____ Records for this exercise
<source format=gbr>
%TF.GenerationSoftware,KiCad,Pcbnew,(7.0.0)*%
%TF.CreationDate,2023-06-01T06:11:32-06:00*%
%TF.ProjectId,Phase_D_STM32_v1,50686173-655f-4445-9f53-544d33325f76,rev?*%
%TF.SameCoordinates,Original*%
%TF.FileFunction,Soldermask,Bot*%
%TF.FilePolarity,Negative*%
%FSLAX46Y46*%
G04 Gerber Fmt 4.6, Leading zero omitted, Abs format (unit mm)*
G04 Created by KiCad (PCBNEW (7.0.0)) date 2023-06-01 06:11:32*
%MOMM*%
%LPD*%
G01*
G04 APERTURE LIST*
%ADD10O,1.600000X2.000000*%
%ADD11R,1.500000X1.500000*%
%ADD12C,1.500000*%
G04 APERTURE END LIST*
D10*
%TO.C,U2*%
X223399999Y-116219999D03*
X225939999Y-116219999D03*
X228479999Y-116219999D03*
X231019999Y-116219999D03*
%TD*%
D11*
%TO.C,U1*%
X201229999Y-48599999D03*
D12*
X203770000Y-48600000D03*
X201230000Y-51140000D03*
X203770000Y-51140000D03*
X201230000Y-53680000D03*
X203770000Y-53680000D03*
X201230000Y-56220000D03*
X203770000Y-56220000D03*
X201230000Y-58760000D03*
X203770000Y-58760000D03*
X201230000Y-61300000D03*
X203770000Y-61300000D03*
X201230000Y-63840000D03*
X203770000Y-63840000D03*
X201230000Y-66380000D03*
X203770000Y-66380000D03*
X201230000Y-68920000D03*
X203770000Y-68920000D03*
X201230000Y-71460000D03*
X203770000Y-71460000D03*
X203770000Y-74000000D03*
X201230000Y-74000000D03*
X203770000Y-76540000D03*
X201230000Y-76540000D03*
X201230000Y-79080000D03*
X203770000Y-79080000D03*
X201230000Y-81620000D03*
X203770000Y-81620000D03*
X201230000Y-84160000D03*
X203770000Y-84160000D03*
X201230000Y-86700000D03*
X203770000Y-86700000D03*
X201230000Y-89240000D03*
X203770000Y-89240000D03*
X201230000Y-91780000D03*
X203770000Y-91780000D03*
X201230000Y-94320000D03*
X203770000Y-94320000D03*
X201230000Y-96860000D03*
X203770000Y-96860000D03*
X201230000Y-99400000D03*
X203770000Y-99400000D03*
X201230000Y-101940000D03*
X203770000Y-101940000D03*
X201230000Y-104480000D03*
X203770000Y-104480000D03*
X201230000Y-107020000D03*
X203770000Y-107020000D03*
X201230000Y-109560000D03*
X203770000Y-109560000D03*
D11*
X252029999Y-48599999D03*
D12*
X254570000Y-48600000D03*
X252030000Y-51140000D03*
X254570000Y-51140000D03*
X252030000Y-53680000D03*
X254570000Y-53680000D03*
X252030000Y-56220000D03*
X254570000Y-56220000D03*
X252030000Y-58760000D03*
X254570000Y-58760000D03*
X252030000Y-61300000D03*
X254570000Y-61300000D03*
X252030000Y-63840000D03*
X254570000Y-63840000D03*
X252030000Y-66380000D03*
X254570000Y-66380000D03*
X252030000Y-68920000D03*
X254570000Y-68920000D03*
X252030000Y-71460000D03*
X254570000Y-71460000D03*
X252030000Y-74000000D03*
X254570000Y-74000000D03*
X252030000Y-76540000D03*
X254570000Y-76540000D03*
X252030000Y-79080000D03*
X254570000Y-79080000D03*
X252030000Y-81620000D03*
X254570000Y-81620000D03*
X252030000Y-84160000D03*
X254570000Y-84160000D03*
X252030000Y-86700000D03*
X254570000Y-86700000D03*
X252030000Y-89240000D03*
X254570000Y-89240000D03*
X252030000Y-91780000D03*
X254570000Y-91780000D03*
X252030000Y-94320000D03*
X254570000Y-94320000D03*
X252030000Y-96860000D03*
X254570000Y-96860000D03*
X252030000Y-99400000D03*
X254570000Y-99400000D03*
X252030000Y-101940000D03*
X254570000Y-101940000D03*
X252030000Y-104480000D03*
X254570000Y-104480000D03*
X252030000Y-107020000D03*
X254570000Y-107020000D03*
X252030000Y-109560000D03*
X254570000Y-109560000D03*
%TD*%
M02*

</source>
________
____ Records for this exercise
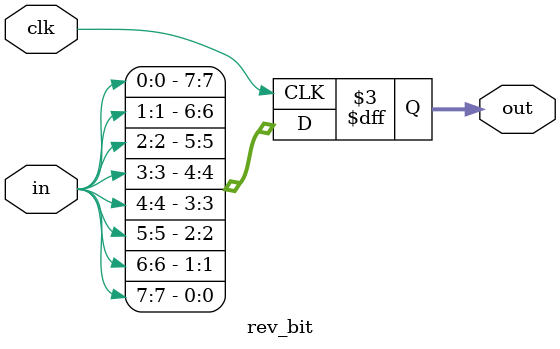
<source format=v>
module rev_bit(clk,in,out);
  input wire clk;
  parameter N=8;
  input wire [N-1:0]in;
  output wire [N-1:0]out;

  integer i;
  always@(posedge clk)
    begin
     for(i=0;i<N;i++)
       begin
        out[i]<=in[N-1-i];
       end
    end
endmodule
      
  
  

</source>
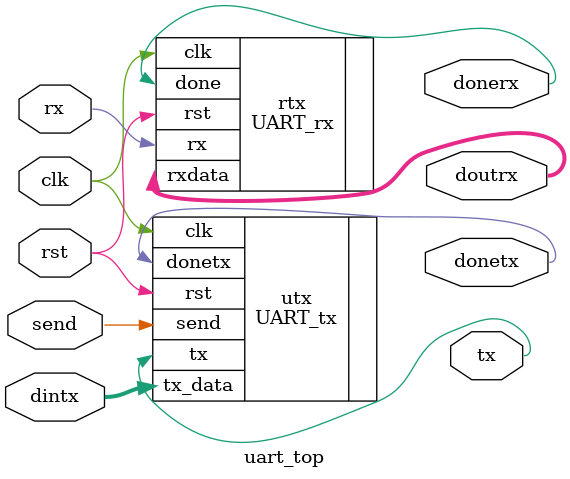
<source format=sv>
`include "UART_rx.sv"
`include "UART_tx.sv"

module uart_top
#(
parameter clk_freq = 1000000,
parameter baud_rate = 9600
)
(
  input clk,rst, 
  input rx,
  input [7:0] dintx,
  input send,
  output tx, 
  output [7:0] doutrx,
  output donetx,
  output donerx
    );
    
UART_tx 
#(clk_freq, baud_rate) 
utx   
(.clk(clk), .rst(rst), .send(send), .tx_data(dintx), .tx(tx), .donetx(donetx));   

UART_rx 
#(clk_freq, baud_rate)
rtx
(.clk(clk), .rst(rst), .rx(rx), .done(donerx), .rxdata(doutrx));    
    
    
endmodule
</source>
________
____ Records for this exercise
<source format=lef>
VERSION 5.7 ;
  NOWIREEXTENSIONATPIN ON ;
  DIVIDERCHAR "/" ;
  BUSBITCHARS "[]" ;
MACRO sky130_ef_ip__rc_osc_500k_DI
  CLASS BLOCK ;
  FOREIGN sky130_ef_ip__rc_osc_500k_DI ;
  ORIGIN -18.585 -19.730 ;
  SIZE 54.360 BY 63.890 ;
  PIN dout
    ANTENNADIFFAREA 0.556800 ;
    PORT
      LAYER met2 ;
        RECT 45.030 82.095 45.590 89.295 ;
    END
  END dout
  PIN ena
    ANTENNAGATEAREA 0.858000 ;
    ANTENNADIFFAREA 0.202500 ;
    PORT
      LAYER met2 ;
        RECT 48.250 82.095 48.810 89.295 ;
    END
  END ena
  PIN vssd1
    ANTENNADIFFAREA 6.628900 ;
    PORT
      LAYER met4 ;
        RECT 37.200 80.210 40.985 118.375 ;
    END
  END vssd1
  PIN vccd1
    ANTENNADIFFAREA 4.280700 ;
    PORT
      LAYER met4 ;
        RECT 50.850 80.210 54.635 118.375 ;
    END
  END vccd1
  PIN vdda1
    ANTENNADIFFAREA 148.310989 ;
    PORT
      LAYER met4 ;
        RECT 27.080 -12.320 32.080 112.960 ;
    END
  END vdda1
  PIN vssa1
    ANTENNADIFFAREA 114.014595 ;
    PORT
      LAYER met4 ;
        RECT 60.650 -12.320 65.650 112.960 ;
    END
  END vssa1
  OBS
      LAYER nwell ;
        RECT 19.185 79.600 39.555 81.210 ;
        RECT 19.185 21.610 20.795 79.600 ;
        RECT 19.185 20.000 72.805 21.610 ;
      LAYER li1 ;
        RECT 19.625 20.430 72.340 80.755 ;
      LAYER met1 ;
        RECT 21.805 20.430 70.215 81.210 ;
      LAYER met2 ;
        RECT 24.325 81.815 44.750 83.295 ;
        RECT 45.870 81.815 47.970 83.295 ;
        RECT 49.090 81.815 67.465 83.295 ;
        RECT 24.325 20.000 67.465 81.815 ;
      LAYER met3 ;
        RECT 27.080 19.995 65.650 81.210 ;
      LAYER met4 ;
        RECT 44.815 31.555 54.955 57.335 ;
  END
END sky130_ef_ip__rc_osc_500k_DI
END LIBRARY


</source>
________
- [Problem to work on] Each line in the data that holds the string "doutrx" must be returned.

- [Output for this task]
  output [7:0] doutrx,
(.clk(clk), .rst(rst), .rx(rx), .done(donerx), .rxdata(doutrx));    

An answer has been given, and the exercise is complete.